レイはおごってと言ったわりにはチューハイ一缶とポテチしかカゴに入れなかった。口で言っているほど図々しい性分でもないようだ。
「チューハイって、レイいくつなの?」
「もしかして未成年だと思ってた?20歳だよ。」
うん。高校生だと思ってた。まさか年上だったとは。
「あれ?アタルはもしかしてまだ酒飲めない年?」
「うん。18歳だし。」
「ええー、22ぐらいだと思ってたわ。なんだ、酒盛りできないじゃーん。」
「じゃ、気分だけでも。」
僕はノンアルコールのチューハイをカゴに入れた。飲んだことないから美味しいのかわかんないけど、せっかくだし、僕なりに酒盛りに付き合おうとおもった。
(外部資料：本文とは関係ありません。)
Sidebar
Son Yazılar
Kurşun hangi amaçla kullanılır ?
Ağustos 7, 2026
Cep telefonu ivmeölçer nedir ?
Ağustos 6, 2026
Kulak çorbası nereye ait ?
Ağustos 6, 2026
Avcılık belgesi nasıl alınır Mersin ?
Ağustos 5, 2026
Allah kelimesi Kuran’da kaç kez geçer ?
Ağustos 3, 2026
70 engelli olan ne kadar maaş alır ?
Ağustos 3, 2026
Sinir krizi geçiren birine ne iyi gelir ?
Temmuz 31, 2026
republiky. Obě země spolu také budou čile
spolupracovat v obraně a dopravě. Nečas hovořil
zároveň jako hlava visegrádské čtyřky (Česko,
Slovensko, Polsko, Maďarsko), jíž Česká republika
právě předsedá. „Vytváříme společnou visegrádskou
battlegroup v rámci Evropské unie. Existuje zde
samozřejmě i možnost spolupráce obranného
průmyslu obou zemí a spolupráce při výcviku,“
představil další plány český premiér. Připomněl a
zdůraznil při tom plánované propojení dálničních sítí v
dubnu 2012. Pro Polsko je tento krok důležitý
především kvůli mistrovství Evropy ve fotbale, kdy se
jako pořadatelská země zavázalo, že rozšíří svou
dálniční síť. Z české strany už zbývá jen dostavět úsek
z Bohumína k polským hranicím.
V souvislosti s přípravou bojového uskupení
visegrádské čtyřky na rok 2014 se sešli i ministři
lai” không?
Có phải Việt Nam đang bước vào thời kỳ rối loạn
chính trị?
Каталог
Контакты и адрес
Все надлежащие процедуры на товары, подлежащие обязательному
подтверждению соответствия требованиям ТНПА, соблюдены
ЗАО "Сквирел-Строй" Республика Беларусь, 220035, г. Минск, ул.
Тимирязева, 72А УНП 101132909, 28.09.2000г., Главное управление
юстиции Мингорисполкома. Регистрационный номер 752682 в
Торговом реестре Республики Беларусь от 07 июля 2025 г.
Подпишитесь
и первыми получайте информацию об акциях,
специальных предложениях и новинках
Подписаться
おにぎりを2つとお菓子をあと何種類かカゴに入れ、レジに向かう。
会計は700円をちょいだった。会計はTポイントで済ませた。Tポイントは抽選でよく当たるので大量に持っているからだ。
「こちらのくじどうぞ」
目当てだったくじを差し出される。僕がレイを見ると、レイは、他の客や店員を順番に観察している。多分、運の数値を見ているのだろう。
「よし、アタル、引いていいよ。」
レイがそう言ったので引いた。
「おめでとうございます。」
と言われアイスを渡された。当たりを引いたようだ。
レイの方を見るとレイは神妙な顔で僕を観察した後、
「よし、行こうぜ。」
と言ったのでコンビニを出た。
僕達はコンビニのすぐ近くのベンチに座った。
「ど、どうだった?」
僕は恐る恐る聞いた。
「アタルがくじを引く瞬間に運が136上がった。そんで、店員と客の運がそれぞれ個人差あるものの減ってた。奪った運の合計は86だな。残りの50は謎だ。」
「えっと、それはつまり?」
「周りから運を奪っているのは間違いないね。普通、くじ引く瞬間に運が上がるのもないし、周りが減るのもないよ。始めて見たタイプだ。」
僕は、頭を抱えた。やっぱり、両親も友達も、僕が運を奪ってしまったから・・・。
「アタル・・・自分を責めるなよ。こればっかりは、生まれ持った、体質だ。アタルが悪いわけじゃないんだよ。」
「そう言われても・・・」
また涙がこぼれた。
「一億円なんて、いらなかったのに。僕は、家族と友達さえいれば、十分だったのに・・・」
レイは、黙ってチューハイを開けて飲み始めた。
「アタル、とりあえず、僕と友達になる?」
「え?」
「僕は、アタルに運を奪われない体質だ。いい友達になれると思うんだけど、どう?」
目から鱗だった。たしかに、レイなら側にいても大丈夫だろう。
「う、うん。僕こそよろしく。アイス、食べる?」
「いいの?サンキュー。」
レイは早速袋を開けアイスにかじりついた。
「ありがとう。命を助けてもらった上に、友達にまでなってくれて。」
「いや、こちらこそだよ。この永遠の運0体質が、誰かの役に立つなんて、思いもしなかった。よろしくな、アタル。」
僕に、新しい友達ができた。一億円振り込まれたときより、ずっと嬉しかった。